3. Retrieve Protein Sequences
For the reference gene and each ortholog found:
- Call
ensembl_get_sequence with the Ensembl gene ID, seq_type: "protein", format: "json".
- Store the protein sequence and its length.
If a protein sequence is not available for a gene ID, try the canonical transcript ID instead.
4. Pairwise Alignments
For each ortholog protein sequence, align it against the reference (human) protein:
- Call
sequence_align with the two protein sequences, sequence_type: "protein", mode: "global".
- Record: alignment score, percent identity, gap count, alignment length.
If there are 3+ species, also consider one key pairwise comparison between distant species (e.g., mouse vs zebrafish) to show the range of divergence.
5. Sequence Statistics (Optional)
For the reference protein:
- Call
sequence_stats with the protein sequence to get molecular weight, amino acid composition.
- Note any unusual composition differences across species if evident from the alignments.
6. Domain Conservation Check (Optional)
- Call
interpro_get_domains with the UniProt accession (if known) or look up via uniprot_search for the reference gene.
- Note which key functional domains exist — these regions are expected to be highly conserved.
Report Format
Present the analysis as a structured comparative genomics report:
# Comparative Genomics Report: [GENE SYMBOL]
## Gene Overview
- Full name, function summary (from NCBI/Ensembl)

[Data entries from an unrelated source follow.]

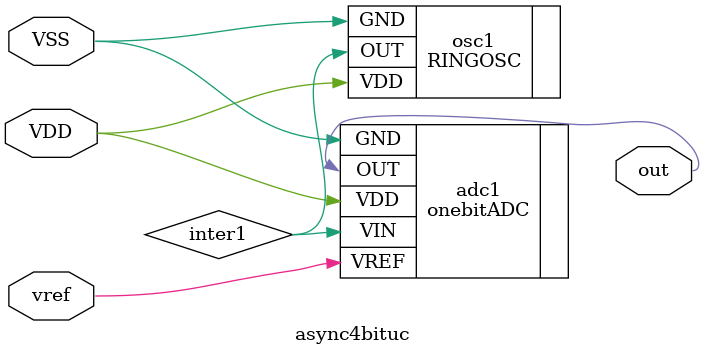
<source format=v>
/* Generated by Yosys 0.13+15 (git sha1 bc027b2ca, gcc 9.4.0-1ubuntu1~20.04.1 -fPIC -Os) */

module async4bituc(VDD, VSS, vref, out);
  input VDD;
  input VSS;
  wire inter1;
  output out;
  input vref;
  onebitADC adc1 (
    .GND(VSS),
    .OUT(out),
    .VDD(VDD),
    .VIN(inter1),
    .VREF(vref)
  );
  RINGOSC osc1 (
    .GND(VSS),
    .OUT(inter1),
    .VDD(VDD)
  );
endmodule

</source>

- Reference species and Ensembl gene ID
- Number of species analyzed
## Ortholog Summary
| Species | Ensembl Gene ID | Protein Length | % Identity to [Reference] | % Positives |
|---------|-----------------|----------------|---------------------------|-------------|
| Human (reference) | ENSG... | 393 aa | — | — |
| Mouse | ENSMUSG... | 390 aa | 77.8% | 85.2% |
| Zebrafish | ENSDARG... | 373 aa | 52.1% | 66.3% |
## Pairwise Alignments
For each species pair aligned:
- **[Reference] vs [Species]**: X% identity, Y gaps, alignment length Z
- Key observations: conserved regions, notable insertions/deletions
## Conservation Analysis
Summarize the overall conservation pattern:
- Which regions are most conserved (relate to known domains if domain data was retrieved)
- Which regions show the most divergence
- Overall trend: is this gene highly conserved, moderately conserved, or rapidly evolving?
- Note any species-specific insertions or deletions
## Functional Domain Context
If domain data was retrieved:
- List key domains with positions
- Note whether these domains span the conserved regions
## Evolutionary Insights
Brief interpretation:
- What does the conservation pattern suggest about functional constraints?
- Are there species-specific adaptations visible in the sequence differences?
- How does the conservation level compare to expectations for this gene family?
## Data Sources
List which databases were queried and whether each returned data successfully for each species.
Keep the report factual — only include data returned by the tools. Do not hallucinate sequences, identity scores, or ortholog relationships. If alignment data is unavailable for a species, note "Alignment not performed — sequence unavailable."